The father sadly admits, “I can’t seem to recall what he looks like now … His image is fading in my mind …” The matter of fact simplicity of the conversation between the grand-father and father hits the viewers like cold icy water.

In an interview, Richie Mehta said he got the idea of making the film when a rickshaw driver in Delhi asked him for help in locating his son.

“In 2010, I met a man on the streets of Delhi, who asked me for help in finding a place called “Dongri.” I asked him what it was, he told me he thought it was where his lost son was (!) … Knowing that this man didn’t have the ability, nor the means, to even properly inquire about his son is an unfathomable tragedy. He barely understood why this kind of thing happens, much less how.”

The director said he was struck by the sheer helplessness of the rickshaw driver, who seemed utterly lost or clueless or almost numb to the pain of losing a child.

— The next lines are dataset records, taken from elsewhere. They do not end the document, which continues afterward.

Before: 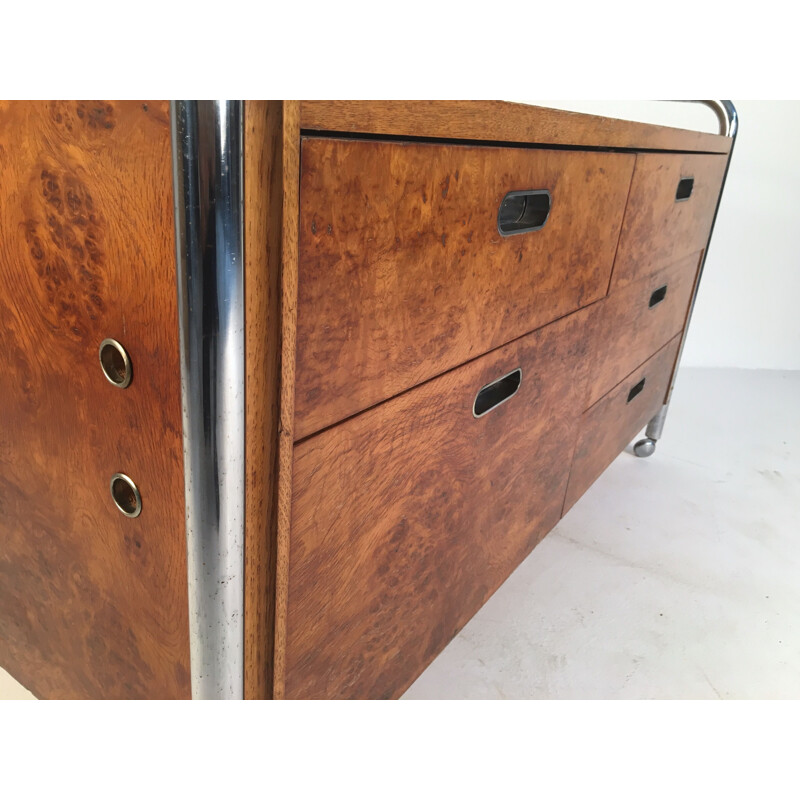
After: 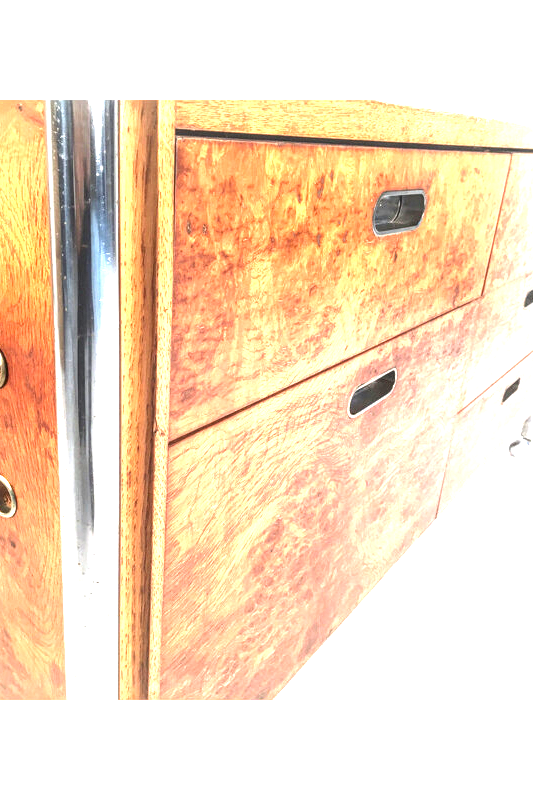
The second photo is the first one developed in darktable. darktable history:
crop and rotate: left 15.626%, right 17.745%
exposure: exposure 2.264 EV, compensate highlight preservation false
local contrast: highlights 26%, detail 150%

The film is very well acted, well-directed and shot on the real streets of India. Having already collected several international honors, this film will be a valuable addition to the growing body of neo-realists films about India’s lost childhoods.

Dinesh Sharma is the author of ‘Barack Obama in Hawaii and Indonesia: The Making of a Global President,’ which was rated as a Top 10 Black history book for 2012 and ‘Crossroads of Leadership: Globalization and American Exceptionalism in the Obama Presidency.’